- _Text_
*** Begin section ***

The following events occurred in April 1903:

April 1, 1903 (Wednesday)
The Midwives Act 1902 comes into effect in the UK, requiring midwives to be certified and penalizing any woman practising midwifery without certification.
Died: Elliott Zborowski (born William Elliott Morris Zborowski), American racing driver, race crash (b. 1856)

April 2, 1903 (Thursday)
Composer Pietro Mascagni leaves New York City after completing a tour of the United States.

April 3, 1903 (Friday)
Born: Kamaladevi Chattopadhyay, Indian social reformer and freedom fighter (died 1988); Peter Huchel, German poet, in Lichterfelde, under the name Hellmut Huchel (died 1981)

April 4, 1903 (Saturday)
In the UK, the Welshpool and Llanfair Light Railway and the Wrexham and District Electric Tramways both become operational.
Democrat John Nelson Hinkle is defeated by Republican Robert H. Jeffrey in the election for Mayor of Columbus, Ohio.
Scotland defeat England in the final match of the British Home Championship football tournament, resulting in a three-way tie for first place in the competition.

April 5, 1903 (Sunday)
French composer Gabriel Fauré is invested as an officer of the Légion d'honneur.

April 6, 1903 (Monday)

April 7, 1903 (Tuesday)
In Florida, United States, the Apalachicola Northern Railroad (later AN Railway) obtains its charter.

April 8, 1903 (Wednesday)
At the Camborne by-election in the UK, caused by the death of sitting Liberal MP William Sproston Caine, the seat is retained for the Liberals by 74-year-old Wilfrid Lawson. 
1903 Copa del Rey Final: Athletic Bilbao defeat Madrid CF 3-2 at the Estadio del Hipódromo in Madrid, to win Spain's football cup.

April 9, 1903 (Thursday)
William Propsting becomes Premier of Tasmania.

*** End section ***

- _Dataset records_
*** Begin section ***

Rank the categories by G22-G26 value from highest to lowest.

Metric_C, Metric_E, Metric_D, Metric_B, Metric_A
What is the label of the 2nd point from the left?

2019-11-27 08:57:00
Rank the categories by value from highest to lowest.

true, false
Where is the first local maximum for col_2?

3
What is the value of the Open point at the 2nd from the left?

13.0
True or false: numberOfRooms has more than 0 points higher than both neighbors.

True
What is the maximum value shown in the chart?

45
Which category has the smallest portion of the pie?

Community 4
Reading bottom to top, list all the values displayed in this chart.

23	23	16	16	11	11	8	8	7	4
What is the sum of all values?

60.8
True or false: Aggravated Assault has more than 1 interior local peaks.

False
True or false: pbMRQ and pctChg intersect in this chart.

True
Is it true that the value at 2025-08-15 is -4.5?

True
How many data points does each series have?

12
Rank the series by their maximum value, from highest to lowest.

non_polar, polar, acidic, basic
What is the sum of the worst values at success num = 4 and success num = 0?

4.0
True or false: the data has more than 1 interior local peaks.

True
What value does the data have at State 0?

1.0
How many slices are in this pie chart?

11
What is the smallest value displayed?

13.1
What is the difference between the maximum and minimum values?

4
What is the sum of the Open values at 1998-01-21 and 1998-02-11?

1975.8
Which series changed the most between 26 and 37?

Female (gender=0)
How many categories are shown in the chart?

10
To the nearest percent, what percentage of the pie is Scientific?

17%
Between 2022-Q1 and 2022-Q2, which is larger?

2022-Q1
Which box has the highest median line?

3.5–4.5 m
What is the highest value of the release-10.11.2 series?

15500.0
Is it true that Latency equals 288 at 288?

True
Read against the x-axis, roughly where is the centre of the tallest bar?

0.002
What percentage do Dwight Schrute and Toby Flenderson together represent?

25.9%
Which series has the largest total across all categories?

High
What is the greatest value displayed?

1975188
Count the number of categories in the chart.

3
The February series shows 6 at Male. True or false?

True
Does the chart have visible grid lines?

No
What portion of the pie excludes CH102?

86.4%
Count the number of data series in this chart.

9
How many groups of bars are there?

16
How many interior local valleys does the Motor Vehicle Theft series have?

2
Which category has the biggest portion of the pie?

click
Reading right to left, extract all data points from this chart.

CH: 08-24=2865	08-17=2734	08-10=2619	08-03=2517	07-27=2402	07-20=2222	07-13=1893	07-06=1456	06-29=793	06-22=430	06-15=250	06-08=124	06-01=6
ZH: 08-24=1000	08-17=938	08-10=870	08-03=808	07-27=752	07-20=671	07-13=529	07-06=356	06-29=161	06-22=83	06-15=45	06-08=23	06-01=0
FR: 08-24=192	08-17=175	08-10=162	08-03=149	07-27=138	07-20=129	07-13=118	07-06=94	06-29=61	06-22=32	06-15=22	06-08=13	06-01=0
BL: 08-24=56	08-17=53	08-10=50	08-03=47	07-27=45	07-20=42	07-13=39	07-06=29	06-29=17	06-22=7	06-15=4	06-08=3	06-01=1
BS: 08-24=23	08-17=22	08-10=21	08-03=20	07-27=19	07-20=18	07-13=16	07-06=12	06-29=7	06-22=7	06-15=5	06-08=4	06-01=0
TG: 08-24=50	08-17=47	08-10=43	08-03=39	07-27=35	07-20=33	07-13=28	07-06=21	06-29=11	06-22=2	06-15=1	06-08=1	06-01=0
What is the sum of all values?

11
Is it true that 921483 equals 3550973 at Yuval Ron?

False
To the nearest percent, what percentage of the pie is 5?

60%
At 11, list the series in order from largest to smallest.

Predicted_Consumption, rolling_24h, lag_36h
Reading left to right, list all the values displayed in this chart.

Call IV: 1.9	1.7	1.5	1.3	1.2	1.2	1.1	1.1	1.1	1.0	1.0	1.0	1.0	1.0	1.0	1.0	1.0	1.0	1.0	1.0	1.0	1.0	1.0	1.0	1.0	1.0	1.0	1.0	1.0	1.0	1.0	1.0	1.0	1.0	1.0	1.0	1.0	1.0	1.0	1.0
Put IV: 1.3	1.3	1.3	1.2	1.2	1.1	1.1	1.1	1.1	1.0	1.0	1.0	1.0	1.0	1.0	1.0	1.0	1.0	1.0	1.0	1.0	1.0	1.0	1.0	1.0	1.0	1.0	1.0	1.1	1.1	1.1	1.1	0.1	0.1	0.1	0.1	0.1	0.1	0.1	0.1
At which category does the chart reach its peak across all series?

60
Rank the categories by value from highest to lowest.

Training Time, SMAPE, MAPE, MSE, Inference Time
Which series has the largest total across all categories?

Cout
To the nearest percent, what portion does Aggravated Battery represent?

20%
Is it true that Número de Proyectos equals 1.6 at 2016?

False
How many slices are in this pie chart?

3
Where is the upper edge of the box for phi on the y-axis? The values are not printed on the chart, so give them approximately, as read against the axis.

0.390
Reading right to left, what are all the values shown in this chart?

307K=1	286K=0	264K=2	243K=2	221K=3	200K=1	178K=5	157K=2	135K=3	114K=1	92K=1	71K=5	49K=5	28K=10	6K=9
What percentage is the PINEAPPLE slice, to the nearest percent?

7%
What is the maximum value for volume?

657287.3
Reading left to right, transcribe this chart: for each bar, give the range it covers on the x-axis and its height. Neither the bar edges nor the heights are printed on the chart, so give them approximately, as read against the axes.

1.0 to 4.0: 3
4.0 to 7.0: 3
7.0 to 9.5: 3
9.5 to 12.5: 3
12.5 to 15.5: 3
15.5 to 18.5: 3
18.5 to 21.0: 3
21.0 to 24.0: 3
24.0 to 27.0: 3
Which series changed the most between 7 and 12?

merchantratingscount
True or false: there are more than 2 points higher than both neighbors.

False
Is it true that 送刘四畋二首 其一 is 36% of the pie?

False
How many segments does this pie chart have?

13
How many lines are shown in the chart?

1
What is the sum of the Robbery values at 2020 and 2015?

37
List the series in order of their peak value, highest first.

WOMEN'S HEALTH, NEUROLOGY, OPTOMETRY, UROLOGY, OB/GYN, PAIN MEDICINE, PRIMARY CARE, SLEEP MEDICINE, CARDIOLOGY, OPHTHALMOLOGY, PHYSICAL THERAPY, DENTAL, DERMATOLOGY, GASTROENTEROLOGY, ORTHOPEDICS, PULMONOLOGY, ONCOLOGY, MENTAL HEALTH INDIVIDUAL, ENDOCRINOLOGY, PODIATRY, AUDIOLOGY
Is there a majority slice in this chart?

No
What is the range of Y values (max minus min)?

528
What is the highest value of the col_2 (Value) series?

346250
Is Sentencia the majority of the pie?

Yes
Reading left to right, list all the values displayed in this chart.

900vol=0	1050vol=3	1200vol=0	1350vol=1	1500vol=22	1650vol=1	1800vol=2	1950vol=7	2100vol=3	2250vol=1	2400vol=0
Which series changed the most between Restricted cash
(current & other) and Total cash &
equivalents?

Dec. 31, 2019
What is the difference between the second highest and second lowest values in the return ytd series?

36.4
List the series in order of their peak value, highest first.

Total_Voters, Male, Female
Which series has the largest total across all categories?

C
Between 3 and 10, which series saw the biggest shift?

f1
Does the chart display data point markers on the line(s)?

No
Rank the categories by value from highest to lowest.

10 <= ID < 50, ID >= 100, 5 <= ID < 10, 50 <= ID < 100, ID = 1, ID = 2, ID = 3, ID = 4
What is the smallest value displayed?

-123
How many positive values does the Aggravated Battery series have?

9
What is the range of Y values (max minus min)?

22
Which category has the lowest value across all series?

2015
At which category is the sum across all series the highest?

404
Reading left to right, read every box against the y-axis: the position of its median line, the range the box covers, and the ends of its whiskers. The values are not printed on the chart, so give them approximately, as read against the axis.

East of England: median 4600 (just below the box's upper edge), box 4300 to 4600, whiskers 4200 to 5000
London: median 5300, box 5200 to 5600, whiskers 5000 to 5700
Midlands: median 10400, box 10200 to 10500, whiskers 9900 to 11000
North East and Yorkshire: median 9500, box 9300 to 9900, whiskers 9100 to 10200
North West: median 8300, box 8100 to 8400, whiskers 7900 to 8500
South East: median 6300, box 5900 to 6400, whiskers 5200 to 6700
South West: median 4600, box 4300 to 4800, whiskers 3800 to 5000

*** End section ***

- _About this exercise_
Copy the April 1903 events text word for word, from start to finish. The records are separate material and have no connection to the text.

- _Written reply_
The following events occurred in April 1903:

April 1, 1903 (Wednesday)
The Midwives Act 1902 comes into effect in the UK, requiring midwives to be certified and penalizing any woman practising midwifery without certification.
Died: Elliott Zborowski (born William Elliott Morris Zborowski), American racing driver, race crash (b. 1856)

April 2, 1903 (Thursday)
Composer Pietro Mascagni leaves New York City after completing a tour of the United States.

April 3, 1903 (Friday)
Born: Kamaladevi Chattopadhyay, Indian social reformer and freedom fighter (died 1988); Peter Huchel, German poet, in Lichterfelde, under the name Hellmut Huchel (died 1981)

April 4, 1903 (Saturday)
In the UK, the Welshpool and Llanfair Light Railway and the Wrexham and District Electric Tramways both become operational.
Democrat John Nelson Hinkle is defeated by Republican Robert H. Jeffrey in the election for Mayor of Columbus, Ohio.
Scotland defeat England in the final match of the British Home Championship football tournament, resulting in a three-way tie for first place in the competition.

April 5, 1903 (Sunday)
French composer Gabriel Fauré is invested as an officer of the Légion d'honneur.

April 6, 1903 (Monday)

April 7, 1903 (Tuesday)
In Florida, United States, the Apalachicola Northern Railroad (later AN Railway) obtains its charter.

April 8, 1903 (Wednesday)
At the Camborne by-election in the UK, caused by the death of sitting Liberal MP William Sproston Caine, the seat is retained for the Liberals by 74-year-old Wilfrid Lawson. 
1903 Copa del Rey Final: Athletic Bilbao defeat Madrid CF 3-2 at the Estadio del Hipódromo in Madrid, to win Spain's football cup.

April 9, 1903 (Thursday)
William Propsting becomes Premier of Tasmania.